J'avais
deux ans en 1945
J'avais deux ans en 1945. A cette
époque - mais bien évidemment, je ne l'ai appris que
plus tard - mon village a été détruit par des
Européens, mon père a été fusillé
par des Européens, ma famille a été décimée
par des Européens.
Longtemps après ces terribles événements qui
m'ont marqué au fer rouge et, une fois épuisée
la haine que j'ai dû combattre au plus profond de moi-même,
j'ai tiré de notre histoire quelques réflexions que
je souhaite partager avec vous.
I. Nous, les Européens, nous nous sommes livré des
guerres sans merci. Le nationalisme exacerbé, la volonté
de puissance des Etats ont engendré, sur le continent européen,
les guerres "civiles" les plus effroyables de l'histoire.
La construction d'une véritable union entre les peuples et
les Etats européens est le seul remède contre la résurgence,
toujours possible, de nos pathologies criminelles.
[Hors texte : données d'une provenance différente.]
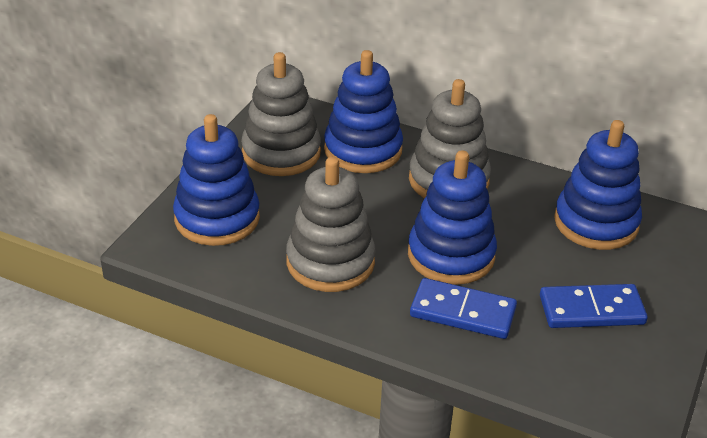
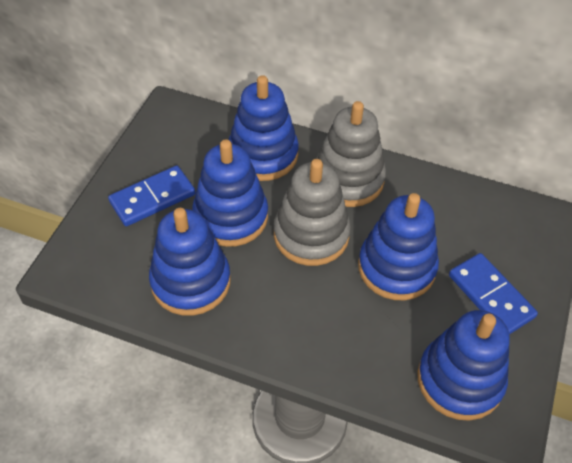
blue stacking toy: 4 -> 5
grey stacking toy: 3 -> 2

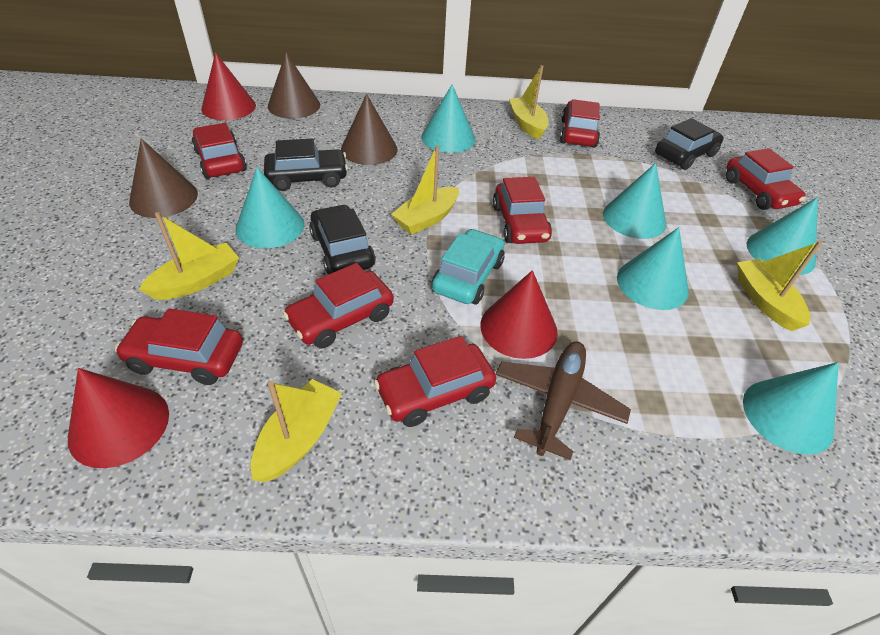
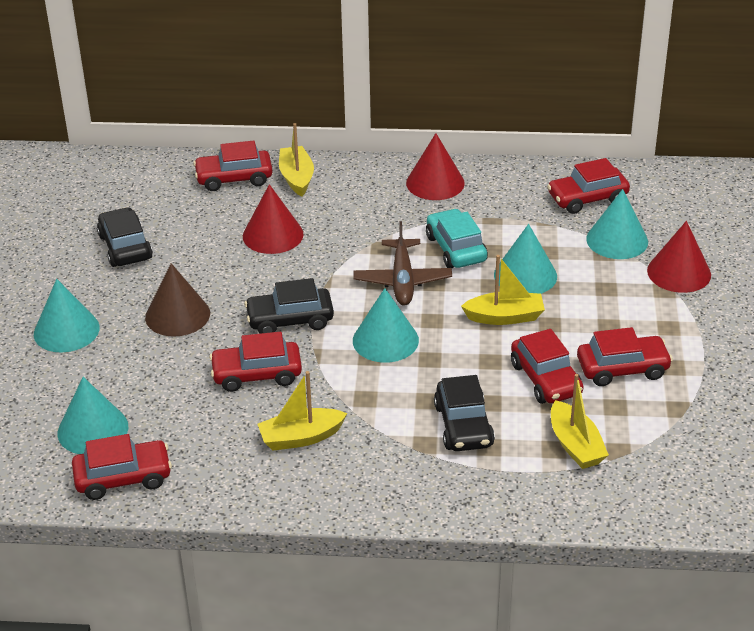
brown cone: 3 -> 1
red car: 7 -> 6
turquoise cone: 6 -> 5
yellow boat: 5 -> 4

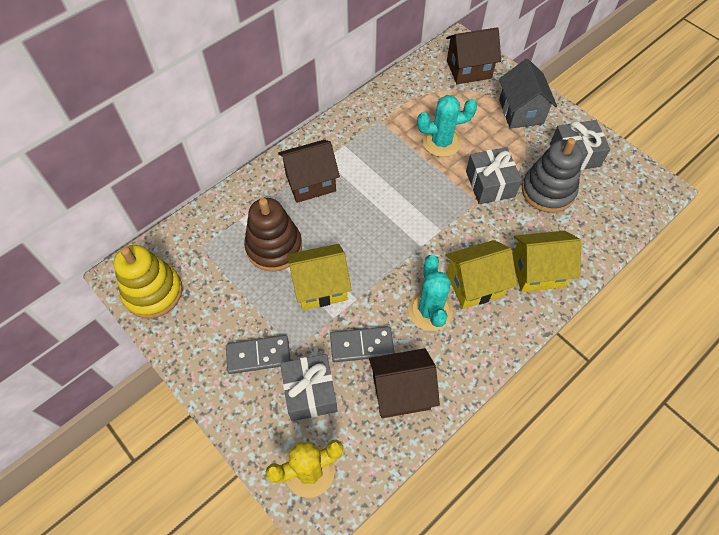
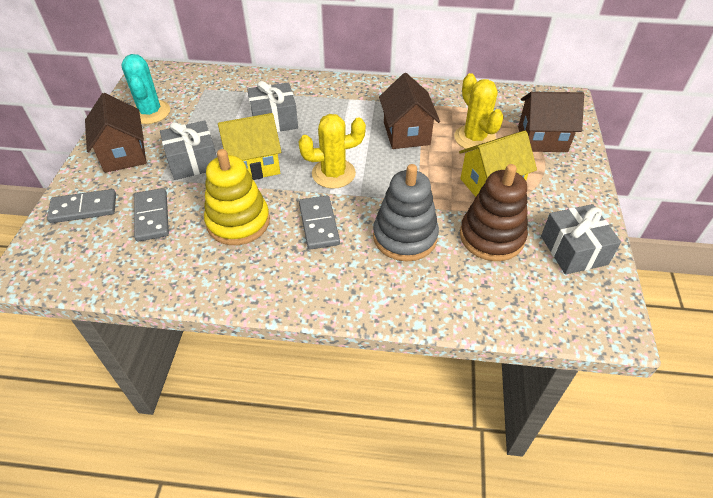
grey domino: 2 -> 3
grey house: 1 -> 0
turquoise cactus: 2 -> 1
yellow cactus: 1 -> 2
yellow house: 3 -> 2

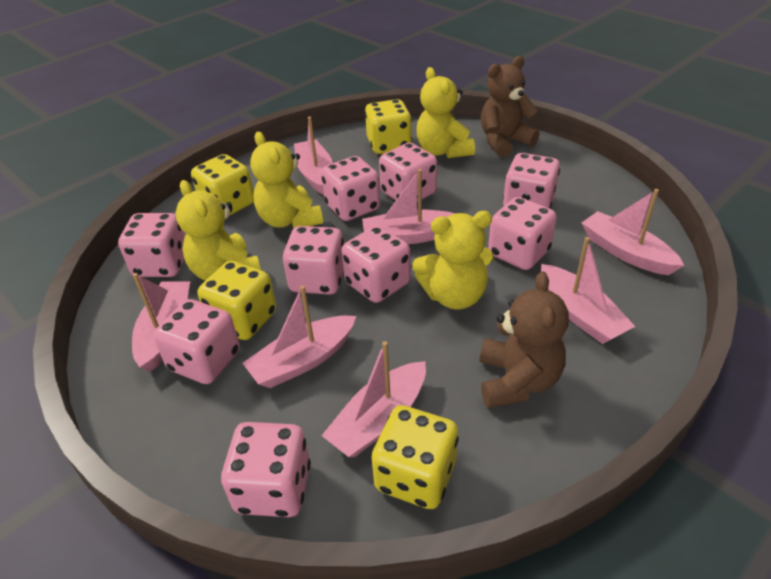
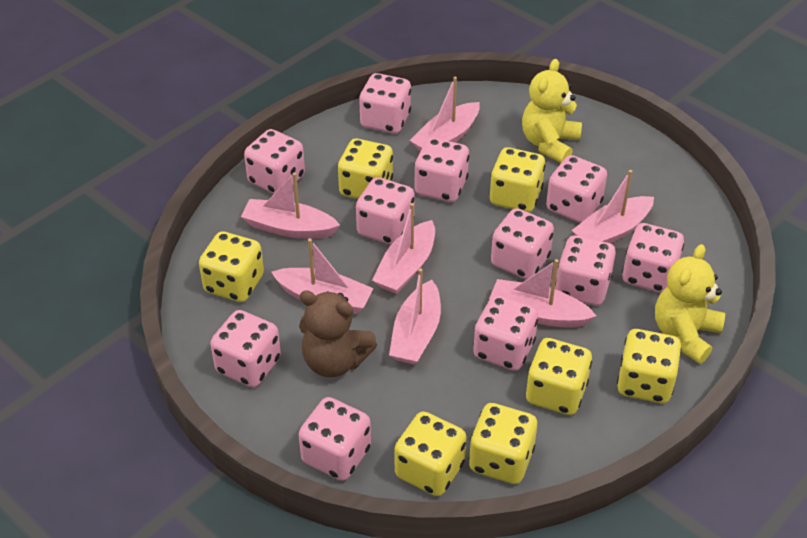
brown teddy bear: 2 -> 1
pink dice: 9 -> 11
yellow dice: 4 -> 7
yellow teddy bear: 4 -> 2

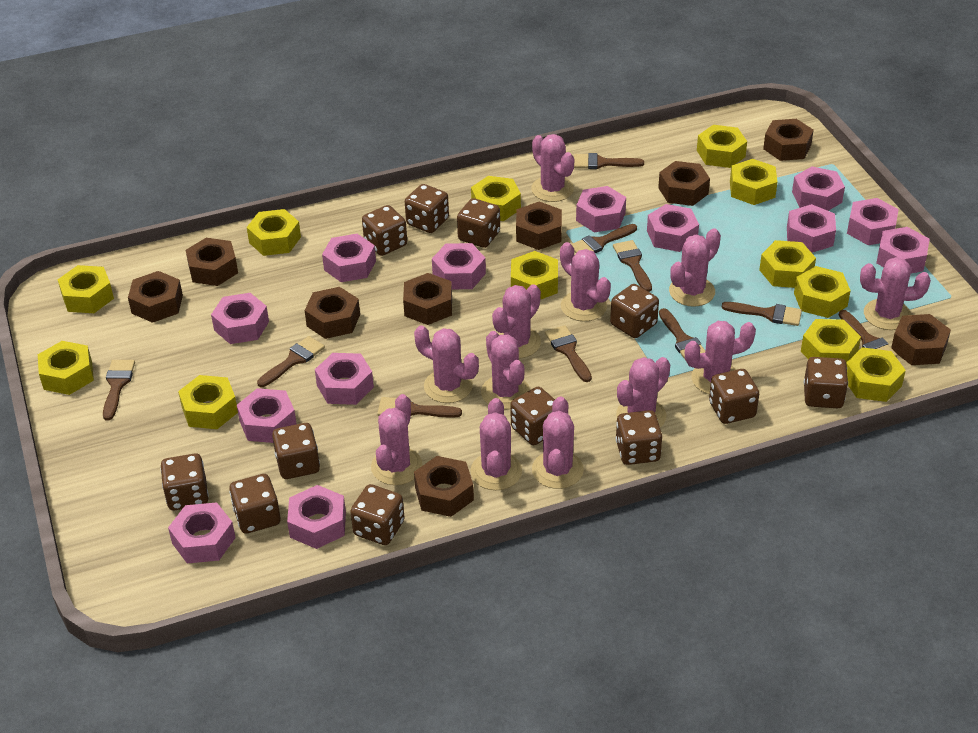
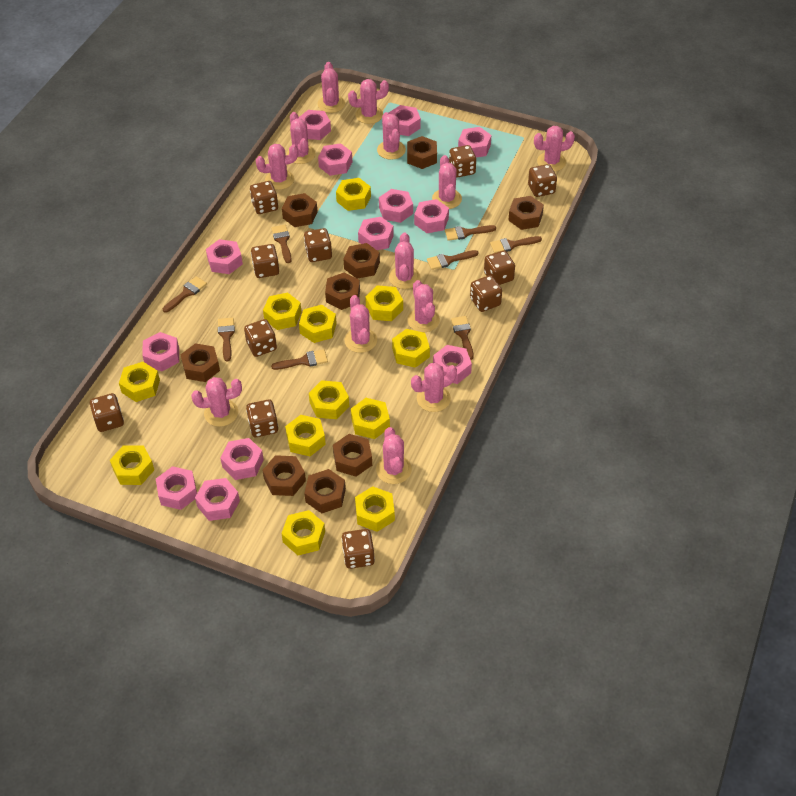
brown brush: 10 -> 8
brown dice: 12 -> 11
pink cactus: 12 -> 13

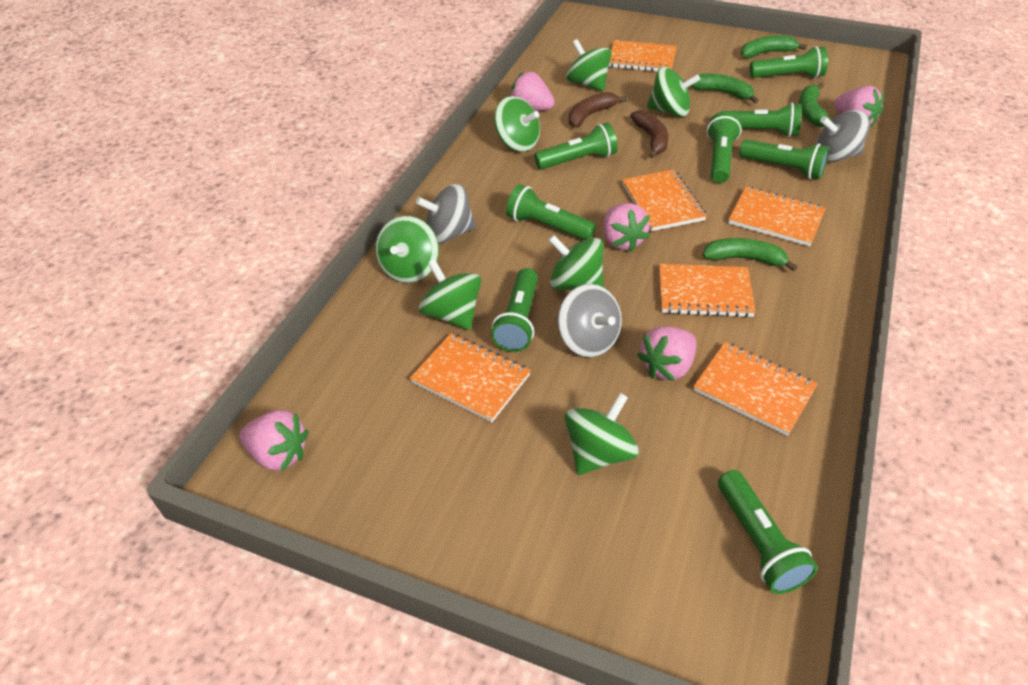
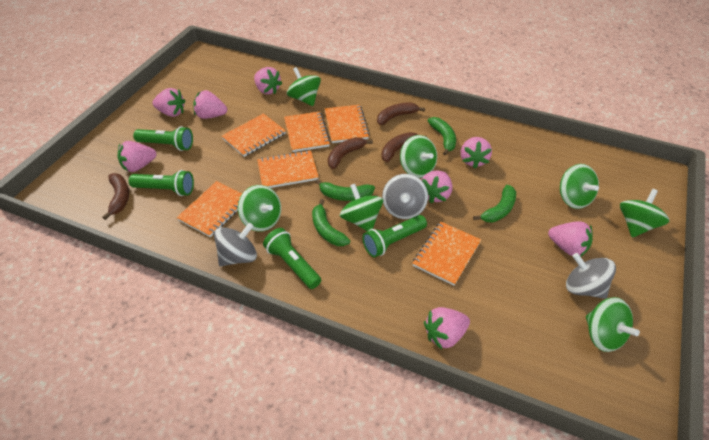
brown banana: 2 -> 4
green flashlight: 8 -> 4
pink strawberry: 5 -> 8

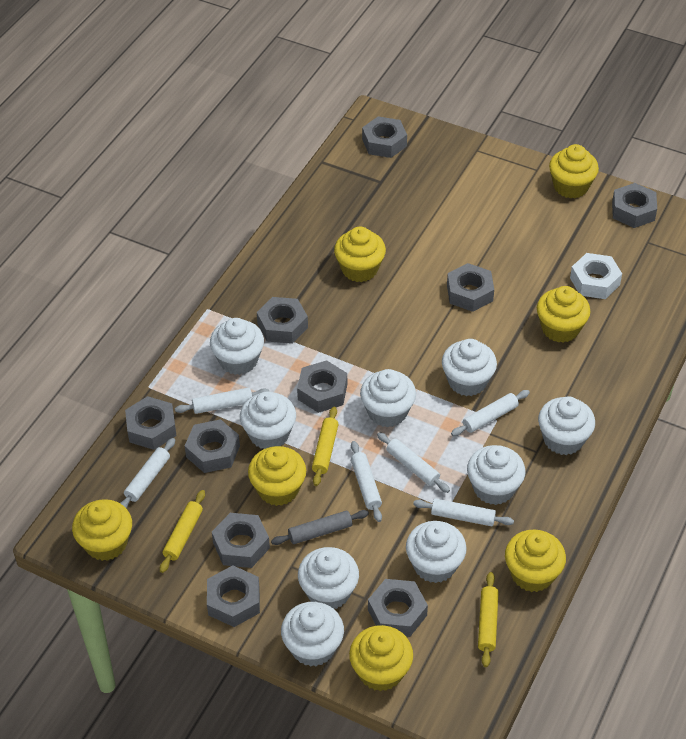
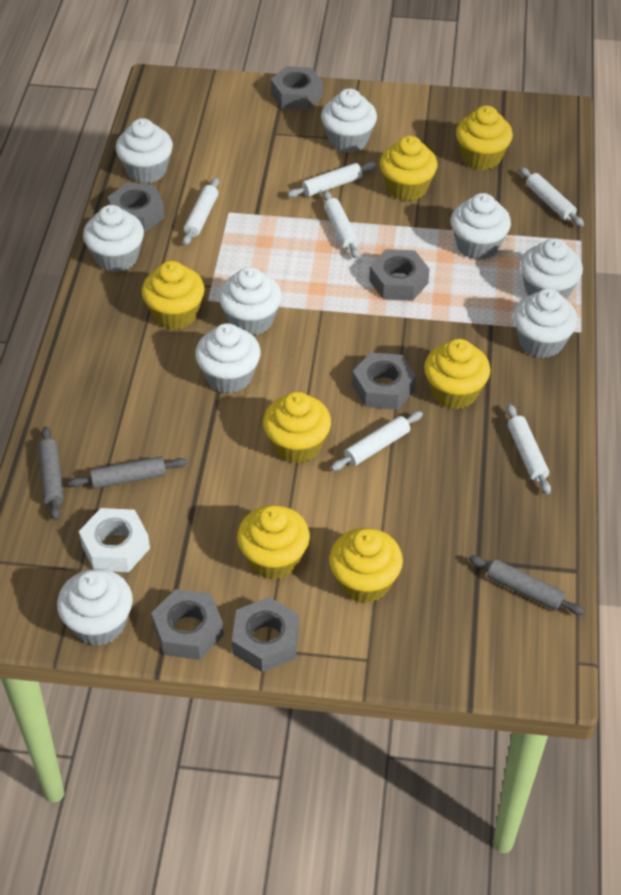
grey nut: 10 -> 6
grey rolling pin: 1 -> 3
yellow rolling pin: 3 -> 0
II. Nous avons eu besoin du sacrifice des gars du Wisconsin ou
du Texas pour rétablir la paix entre nous. Les Américains,
qui ont été nos libérateurs, sont depuis toujours
nos alliés. Il ne faut pas vouloir en faire des adversaires.
En construisant l'Europe politique, l'objectif n'est pas d'affaiblir
les Etats-Unis. L'objectif, c'est de pouvoir se passer d'eux quand
nos seuls intérêts sont en cause et d'agir avec eux
quand les intérêts communs aux démocraties du
monde occidental l'exigent.
III. Pour construire cette Europe, puissance en même temps
que partenaire, il faut le vouloir et y consacrer beaucoup d'énergie.
L'Europe politique ne sera pas un cadeau déposé à
nos pieds par un père Noël bonhomme et providentiel.
La construction de l'Europe est et restera un combat.
Un combat d'abord contre ceux qui ne la veulent pas parce qu'ils
rêvent d'en revenir à la grandeur des Etats nations
d'hier dont nous savons pourtant qu'ils nous conduiront au pire.
Mais un combat aussi contre ceux qui la veulent à ce point
large et hétérogène qu'ils risquent de la rendre
à tout jamais incapable de parler d'une seule voix et d'agir
d'un même élan.
Ce combat historique et démocratique nous le mènerons
avec toutes celles et tous ceux pour qui l'Europe n'est pas seulement
un tiroir caisse pour les moins développés, ni un
grand marché dont profitent d'abord les mieux nantis et les
mieux formés, mais d'abord et avant tout une civilisation
créée par et pour les citoyens.
C'est le voeu que je souhaite partager avec vous à l'aube
de cette année nouvelle.
Meilleurs voeux à toutes et tous pour 2005.